Du 25 novembre au 3 décembre 2023, Dakar va vibrer au rythme de la mode. Pour la célébration de ses 40 ans de carrière, Collé Ardo Sow, la reine du pagne tissé, accueille, à Dakar, la crème des créateurs africains. Une célébration sous le signe de la transmission.
Quarante ans de présence sur la scène de la mode sénégalaise, c’est le prestigieux palmarès de la styliste Collé Ardo Sow. Les festivités célébrant cette carrière hors norme démarrent à Dakar ce 25 novembre, avec le concours des jeunes créateurs. Du 1er au 3 décembre, la célébration se poursuivra avec successivement le défilé des stylistes internationaux et la soirée sénégalaise doublée d’une exposition vente.
Pendant ces quelques journées, Collé Ardo Sow va célébrer un parcours singulier qui l’a menée de Diourbel, sa ville natale, à cet Espace Waly Sakhir qu’elle a édifié.
Face à la presse ce mardi, la styliste a fortement regretté le manque de soutien dans ce secteur. «On ne manque pas de créativité. Mais on n’a pas une industrie», estime la styliste, qui a longtemps élevé la voix pour plaider dans ce sens. «La qualité est là, la création est là», estime Collé Ardo, mais l’absence d’une industrie inhibe les efforts des acteurs. «La mode au Sénégal et en Afrique est vierge.

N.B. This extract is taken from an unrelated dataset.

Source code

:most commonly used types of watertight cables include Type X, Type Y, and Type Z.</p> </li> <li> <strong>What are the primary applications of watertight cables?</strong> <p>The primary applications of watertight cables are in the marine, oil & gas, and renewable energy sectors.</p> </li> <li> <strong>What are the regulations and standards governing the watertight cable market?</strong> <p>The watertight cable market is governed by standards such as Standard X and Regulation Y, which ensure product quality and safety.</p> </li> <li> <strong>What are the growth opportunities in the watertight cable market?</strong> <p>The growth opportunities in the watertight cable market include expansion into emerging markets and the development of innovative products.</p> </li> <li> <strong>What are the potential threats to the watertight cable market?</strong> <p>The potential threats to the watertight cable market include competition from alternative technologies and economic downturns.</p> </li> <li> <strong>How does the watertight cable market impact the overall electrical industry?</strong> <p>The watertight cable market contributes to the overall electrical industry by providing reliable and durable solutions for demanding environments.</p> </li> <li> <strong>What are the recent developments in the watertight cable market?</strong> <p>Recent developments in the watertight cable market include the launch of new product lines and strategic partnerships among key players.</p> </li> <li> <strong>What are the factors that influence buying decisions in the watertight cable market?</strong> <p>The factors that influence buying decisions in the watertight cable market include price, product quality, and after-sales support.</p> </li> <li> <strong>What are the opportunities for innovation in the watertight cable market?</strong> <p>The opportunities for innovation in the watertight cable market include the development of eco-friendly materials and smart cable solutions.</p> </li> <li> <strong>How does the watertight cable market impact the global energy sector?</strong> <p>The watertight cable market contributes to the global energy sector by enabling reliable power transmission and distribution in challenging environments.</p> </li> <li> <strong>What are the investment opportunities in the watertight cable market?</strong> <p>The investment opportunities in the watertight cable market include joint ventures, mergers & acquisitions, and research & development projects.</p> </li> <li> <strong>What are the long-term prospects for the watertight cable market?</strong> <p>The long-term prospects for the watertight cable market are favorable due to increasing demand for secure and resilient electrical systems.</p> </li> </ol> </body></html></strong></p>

Chacun de nous essaie de travailler dans son atelier et on ne vend pas assez.
Je suis allée aux Etats-Unis, on m’a demandé 1000 modèles par jour, j’ai dit non parce que je ne peux pas faire 1000 modèles par jour», regrette la styliste. Une situation qui résulte de certains facteurs comme la mort de l’industrie textile sénégalaise.
Les usines comme Sotiba et Icotaf ont disparu et, indique Mme Sow, «notre coton est vendu à l’extérieur».
S’y ajoute l’absence visible d’une politique de soutien de l’Etat. D’ailleurs, Mme Sow n’a toujours pas digéré la modique somme de 25 millions «offerte» aux designers pendant la crise du Covid, là ou d’autres secteurs ont reçu plus d’un milliard de francs Cfa.
Devant un aréopage de jeunes créateurs de talent dont Lahad Guèye, la reine du pagne tissé a plaidé pour l’érection d’une unité de confection commune aux stylistes, non seulement du Sénégal, mais aussi de ceux de la sous-région. Elle indique que le Sénégal est à une distance plus raisonnable de certains centres et a, de ce fait, une carte à jouer. Ses nombreuses tentatives pour mettre sur pied ce genre d’infrastructures n’ont jusque-là pas abouti, mais Collé Ardo Sow n’a pas encore dit son dernier mot.
Ainsi, une matinée sera consacrée à un panel autour des questions et enjeux qui se posent au secteur, en présence des stylistes internationaux dont de grands noms comme Pathé O, Gilles Touré, Alphady, Maimoure ou Moïse Cissé. Parmi les autres évènements prévus, des sessions de formation destinées aux enfants des écoles coraniques.
Avec 40 métiers identifiés dans la chaîne de fabrication, les opportunités de création d’emplois sont réelles.
Mais encore faudrait-il mettre l’accent sur la formation, souligne Collé Ardo, qui inscrit la célébration de ses 40 ans de métier sous le signe de la transmission.
C’est en 1983 que Collé Ardo Sow lance sa première collection de 12 modèles, qu’elle présentera elle-même puisqu’étant mannequin. Le succès d’une pièce en pagne tissé va attirer l’attention.
C’était parti pour quatre décennies pendant lesquelles Collé Ardo Sow aura dessiné les contours de la mode africaine, en y introduisant notamment le costume africain. Sira Vision, ce moment qui a vu éclore nombre de jeunes talents, s’est arrêté à un moment. Mais la créativité, la bienveillance et la générosité de sa créatrice sont restées intactes.
Et comme le souligne Lahad Guèye, lauréat en 2012, «Collé Ardo a toujours stimulé la jeunesse». Reste à espérer que l’Etat du Sénégal réfléchisse sérieusement à une politique pour soutenir ce secteur.
Politique de l’Etat
Selon un rapport de l’Unesco rendu public il y a quelques semaines, le secteur de la mode en Afrique bouillonne d’opportunités puisque porté par l’essor des classes moyennes, une population jeune et croissante, une urbanisation rapide et le développement des technologies numériques.
Le rapport donne ainsi l’exemple de l’Ethiopie. Le pays s’était fixé pour objectif de générer 30 milliards de dollars Us d’exportations dans le secteur du textile et de l’habillement d’ici à 2030 et de créer jusqu’à 350 000 emplois.